> [Task to carry out]
Retype the records word for word. Skip every image.

[Extracted page text data]
== == ==

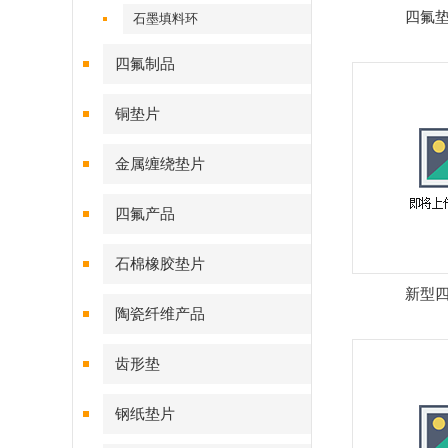
四氟
石墨填料环
四氟制品
铜垫片
金属缠绕垫片
四氟产品
石棉橡胶垫片
新型
陶瓷纤维产品
齿形垫
钢纸垫片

== == ==

> [Your response]
四氟
石墨填料环
四氟制品
铜垫片
金属缠绕垫片
四氟产品
石棉橡胶垫片
新型
陶瓷纤维产品
齿形垫
钢纸垫片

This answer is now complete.